Objective
Pull out each line of the data below that contains the string "label", and copy those lines.

(Extracted data entries)
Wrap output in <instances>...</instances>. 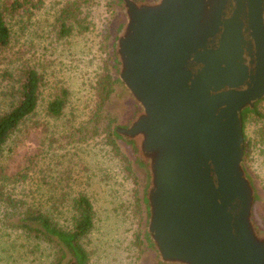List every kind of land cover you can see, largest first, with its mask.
Listing matches in <instances>:
<instances>
[{
    "label": "water",
    "instance_id": "obj_1",
    "mask_svg": "<svg viewBox=\"0 0 264 264\" xmlns=\"http://www.w3.org/2000/svg\"><path fill=\"white\" fill-rule=\"evenodd\" d=\"M116 4L112 52L131 104L117 132L144 180L156 262L264 264L243 120L264 100V0Z\"/></svg>",
    "mask_w": 264,
    "mask_h": 264
},
{
    "label": "rangeland",
    "instance_id": "obj_2",
    "mask_svg": "<svg viewBox=\"0 0 264 264\" xmlns=\"http://www.w3.org/2000/svg\"><path fill=\"white\" fill-rule=\"evenodd\" d=\"M5 1L0 0V3ZM66 1L46 0L31 17L22 12L11 20V45L0 51V115L10 104L3 98L6 86L2 81L3 72L33 67L41 75L42 84L36 114L22 125V133L14 136L4 148L0 158V182L19 196L26 195L27 201L35 198L36 202L44 204L61 227L70 225L71 205L68 204L71 200L79 192L87 194L95 208L94 229L82 241L89 255L88 264H152L156 257L152 246L146 251L136 244L138 233L147 232L148 213L145 205L143 216L138 211V188L123 158L106 145L103 138L86 143H75L69 138L94 108V84L107 57L103 48L104 31L113 15L103 2L91 11L86 31L60 39L54 22ZM118 18L117 9L113 32ZM63 88L69 91L65 114L59 119L51 118L46 113L48 104ZM122 96L123 100L118 98ZM118 97L111 111L119 113L122 125L130 114L131 104L124 91ZM261 110L264 113V103ZM246 135L250 150L245 162L264 195V120L251 121ZM123 152L132 161L125 147ZM37 154H40L38 160L34 157ZM29 160L35 164L33 170L20 182L15 175L23 173ZM135 168L140 176L142 198L144 180L138 167ZM55 254L50 246L0 229V264H53ZM68 260L70 258L62 264ZM155 264H158L156 260Z\"/></svg>",
    "mask_w": 264,
    "mask_h": 264
},
{
    "label": "trees",
    "instance_id": "obj_3",
    "mask_svg": "<svg viewBox=\"0 0 264 264\" xmlns=\"http://www.w3.org/2000/svg\"><path fill=\"white\" fill-rule=\"evenodd\" d=\"M46 0H6L0 3V51L6 50L12 42L11 20L21 13L31 17L35 11L41 9ZM110 8L113 19L105 28L103 48L107 54L102 73L94 84L95 105L87 119L72 131L69 138L75 143H86L94 139L103 138L117 155H120L126 163V170L130 172L138 189L136 205L139 213H145L146 199L140 197V176L135 168L137 163L131 161L123 152L122 139L117 130L122 125L118 115L111 111L115 97L120 96L122 88L117 76V65L112 52L113 20L117 16L116 0H67L58 11L54 26L58 29L60 39L70 37L76 32L88 29V18L91 11L102 3ZM2 81L6 82L3 95L10 101L8 110L0 115V158L4 154L5 146L18 133H22V125L36 114L40 103L42 77L33 67H20L15 72L6 70L3 72ZM123 100L122 97H118ZM69 101V91L63 88L48 104L47 116L59 119L64 116L65 108ZM260 101L255 109H248L243 113L245 135V161L248 159L250 141L246 135L248 124L256 120H264ZM126 110V109H124ZM41 153V152H40ZM134 156L133 154H131ZM38 160L40 154L34 155ZM34 160V158H33ZM29 160L23 168V173L16 174L20 182L29 177L28 171H32L35 164ZM37 164V163H36ZM36 167V166H35ZM25 172V173H24ZM23 174V175H22ZM71 205L70 225L61 227L50 214L44 204L27 201L26 195L19 196L15 191L7 188L0 182V229L2 232L21 234L50 246L55 252L53 264H62L66 258L74 255L78 264H88L89 255L82 241L93 231L95 225V208L87 194L79 192L68 204ZM144 219V217H143ZM148 243V246H146ZM136 244L147 251L152 246L148 232L142 230L137 235Z\"/></svg>",
    "mask_w": 264,
    "mask_h": 264
},
{
    "label": "flooded vegetation",
    "instance_id": "obj_4",
    "mask_svg": "<svg viewBox=\"0 0 264 264\" xmlns=\"http://www.w3.org/2000/svg\"><path fill=\"white\" fill-rule=\"evenodd\" d=\"M248 60H249V61H252L253 59H251V58H248ZM250 70H251V71H252V73L254 74V73H255V65H251V66H250ZM258 103H259V102H258ZM258 103H257V104H258ZM257 104H256V105H257ZM247 110H248V109H247ZM153 253H155V252H154V250H153ZM153 256H154V254H153ZM152 261H153V263H152V264H155V260H154V259H152Z\"/></svg>",
    "mask_w": 264,
    "mask_h": 264
}]
</instances>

Answer to this task
    "label": "water",
    "label": "rangeland",
    "label": "trees",
    "label": "flooded vegetation",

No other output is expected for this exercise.